The eastern stream carried lettuce out of the same Near Eastern homeland into Persia, where the sweet romaine, the kahu, became the centrepiece of the summer refreshment kahoo sekanjabin, dipped leaf by leaf into a syrup of mint and vinegar. From Persia the plant travelled the Silk Road eastward to reach Tang China, where the cultivators did something done nowhere else: they bred the lettuce for its stem, creating the celtuce, and at the same time made the leaf lettuce a beloved stir-fried green whose name, shengcai, puns so neatly on the words for 'growing wealth' that no Chinese New Year table is complete without it. From China lettuce passed to Korea, where it became the indispensable wrapping leaf of the ssam, and southward into Vietnam, where it joined the great raw-herb plate, the rau sống, set beside every grilled and rolled dish.

🍽Modern Culinary Role

Lettuce is now one of the most widely grown vegetables on earth, and the geography of its production has been quietly reordered. China is by a wide margin the world's largest grower, raising more than half of the global crop, much of it the stem lettuce or celtuce that is little known in the West but a true staple of the Chinese table, eaten stir-fried, pickled, and cold-dressed. After China come the United States and Spain, whose Californian and Murcian fields supply the salad lettuces of the whole Western world; California's Salinas Valley alone earns its old title as the Salad Bowl of the World.

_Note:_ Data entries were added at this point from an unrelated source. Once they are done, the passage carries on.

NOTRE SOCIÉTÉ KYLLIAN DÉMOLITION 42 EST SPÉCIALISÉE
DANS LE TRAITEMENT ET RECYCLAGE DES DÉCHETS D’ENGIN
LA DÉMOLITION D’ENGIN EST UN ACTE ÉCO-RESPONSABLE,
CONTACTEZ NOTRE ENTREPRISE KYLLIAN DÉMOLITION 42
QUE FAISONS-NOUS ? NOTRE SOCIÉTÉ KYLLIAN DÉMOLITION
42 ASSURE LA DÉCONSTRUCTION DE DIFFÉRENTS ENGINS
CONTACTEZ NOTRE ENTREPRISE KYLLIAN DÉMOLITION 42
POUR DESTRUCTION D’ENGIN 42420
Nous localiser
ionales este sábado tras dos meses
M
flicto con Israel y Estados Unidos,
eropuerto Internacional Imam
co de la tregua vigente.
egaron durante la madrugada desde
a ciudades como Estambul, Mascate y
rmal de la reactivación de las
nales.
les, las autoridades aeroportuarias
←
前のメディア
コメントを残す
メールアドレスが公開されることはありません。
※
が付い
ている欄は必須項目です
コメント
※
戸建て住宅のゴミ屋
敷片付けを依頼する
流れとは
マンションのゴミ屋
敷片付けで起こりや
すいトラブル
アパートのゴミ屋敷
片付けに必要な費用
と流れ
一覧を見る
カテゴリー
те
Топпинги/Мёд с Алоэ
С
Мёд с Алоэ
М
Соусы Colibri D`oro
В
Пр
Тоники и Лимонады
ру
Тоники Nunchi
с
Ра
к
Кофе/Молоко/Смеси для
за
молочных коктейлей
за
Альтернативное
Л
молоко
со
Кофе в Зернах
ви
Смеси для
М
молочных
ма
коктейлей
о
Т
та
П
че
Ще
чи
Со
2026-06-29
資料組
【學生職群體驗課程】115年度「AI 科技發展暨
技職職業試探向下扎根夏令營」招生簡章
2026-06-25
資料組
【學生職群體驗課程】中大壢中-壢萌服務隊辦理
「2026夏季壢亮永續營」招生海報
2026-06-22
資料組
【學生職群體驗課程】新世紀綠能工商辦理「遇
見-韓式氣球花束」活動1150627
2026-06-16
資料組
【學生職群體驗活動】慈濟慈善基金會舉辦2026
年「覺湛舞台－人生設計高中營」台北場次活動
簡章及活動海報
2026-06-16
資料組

The plant keeps its four culinary identities largely distinct. The romaine or cos, sweet and upright, is the lettuce of the Greek maroulosalata, the Persian kahoo sekanjabin, and, above all, the Caesar salad, the single most imitated salad in the world. The butterhead, soft and yielding, is the salad and braising lettuce of France, melted into petits pois à la française and folded into the gentle potage de laitue. The crisphead or iceberg, crunchy and watery and durable, is the American lettuce of the wedge salad, the Cobb, and the BLT, where its crispness is the entire point. The looseleaf lettuces fill the salad bowls and sandwich shops of the world. And the Chinese stem lettuce stands somewhat apart, grown for its peeled, crisp, faintly sweet stem rather than its leaves. Across East and South-East Asia the leaf is also a vessel and a wrapper: the cool, raw lettuce leaf folded around grilled meat and rice in the Korean ssam, cupped around minced pork in the Cantonese san choy bau, and laid amongst the herbs of the Vietnamese table. Few plants travel so easily between the salad bowl, the wok, and the wrapping hand.